═══ Passage to read

De(e)pre(ce)ssion



Vicenza – last v. 2008\09\25

enzo fabio arcangeli





a work-in-progress dictionary and encyclopedia of social sciences

The political economy of

innovation and transportation

economia dell'innovazione e dei trasporti

a.a. 2008\09

facoltà di economia – università di verona \ università in vicenza

Vicenza, aula 7: 1.30 pm on Mondays, 2.30 pm on Thursdays

LANGUAGE

The course (15 lectures and 3 research seminars) is entirely taught in English – except for research seminars, where we will take a pause in Italian. Therefore, attending its lectures is particularly recommended for your language training and, namely, the learning of professional English (although, in principle, the discipline and the examination can be prepared quite well by the student himself even without attending the lectures, namely by keeping in close touch with the teacher, his websites and his colloquia twice per week: during the 1st semester, they will be just after lecturing - on Mondays and Thursdays). In detail:

– most textbooks, and all the frontal lectures are in English

– all the 4 required written essays are necessarily in English – although they will be evaluated for their economic contents, not for their English language standard

– the student can choose whether to hold the final oral colloquium in his mother language.

The language logic is to build and improve upon the mixed language approach of last year's “International Industrial Economics” teaching. It is coherent with the minimum required background, in a Master (Laurea Magistrale) in International economics. Therefore you are invited to attend for your own sake, at least the parts you are most interested to (a calendar with the arguments\dates will be regularly updated on line).

LECTURES' CONTENTS AND PLAN

PART I. Economics of knowledge

1 introduction; science and technology

2 value creation after Sraffa-Marx-Schumpeter (classical versus neoclassical microeconomics). Foundations of Florida's urban sociology (goto Lecture 12). Intellectual Capital and the Capitalist Firm: a new class struggle? What happened to the working class?

3 an overview of innovation – diffusion - impact

4 the economics of science

5 the economics of reverse salients in technology systems, R&D and IPRs. Schmookler, Mowery- Rosenberg, Dosi. Hughes.

SEMINAR I. Case study: free software. Interventions: Giorgio Padrin et al.

PART II. The adoption and implementation of technology systems

6 diffusion-implementation-impact basics and empirics: an introduction; the ICT productivity paradox (David 1990); what we know and do not know: the iceberg, its visible apex, full surface (Stoneman) and full volume (Arcangeli 2008a)

7 profiting from innovation and adoption (Richardson 1972; Teece 1986, 2006; Arcangeli 2008)

══════
═══ Provided data

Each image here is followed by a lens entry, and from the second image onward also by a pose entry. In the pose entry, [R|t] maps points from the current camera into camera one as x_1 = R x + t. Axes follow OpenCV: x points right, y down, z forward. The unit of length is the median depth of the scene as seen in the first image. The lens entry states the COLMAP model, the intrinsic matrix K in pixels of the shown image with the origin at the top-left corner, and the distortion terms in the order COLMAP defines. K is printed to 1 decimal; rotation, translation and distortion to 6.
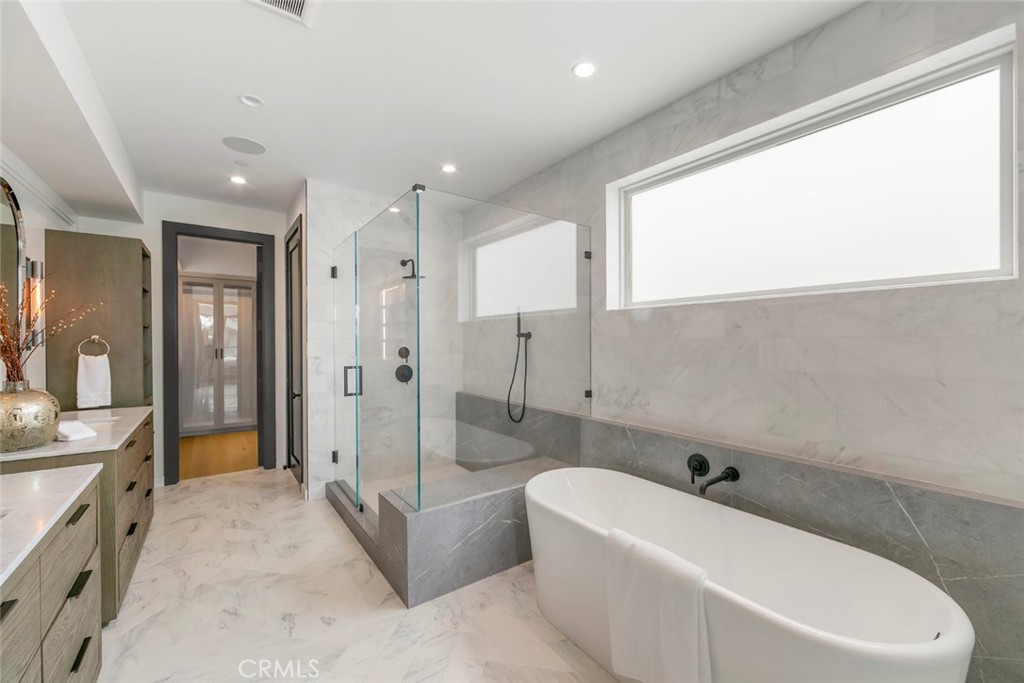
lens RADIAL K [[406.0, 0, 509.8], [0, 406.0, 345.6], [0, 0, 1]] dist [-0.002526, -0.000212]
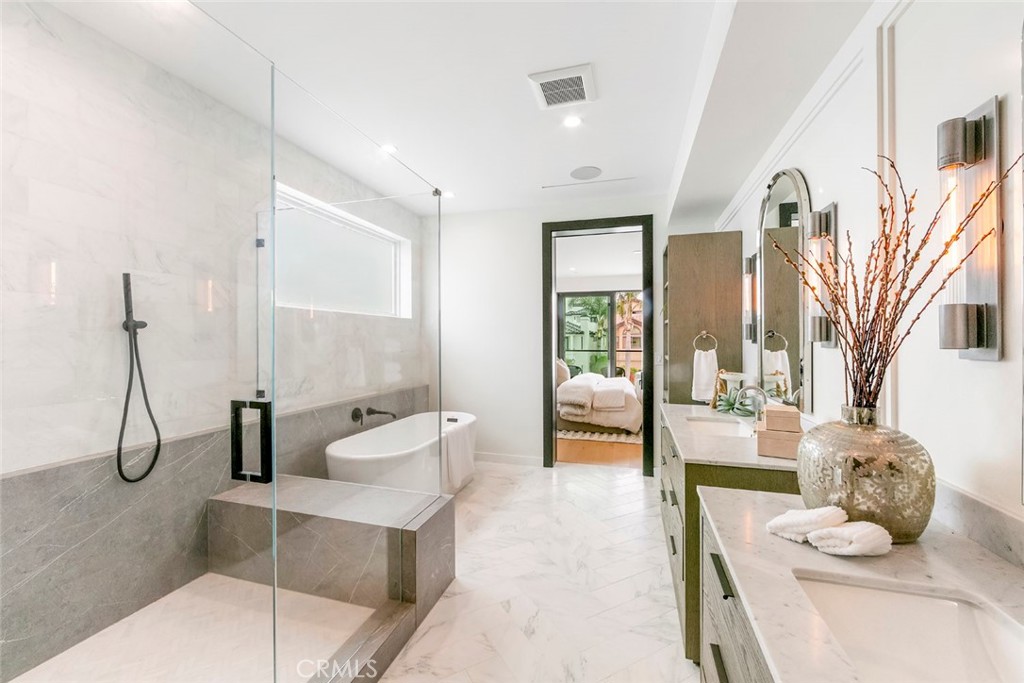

══════

→ **Problem requirements**
According to the course outline, on which days and at what times are lectures held in aula 7? You won't need the listing.

→ **Solution for this exercise**
At 1.30 pm on Mondays and 2.30 pm on Thursdays.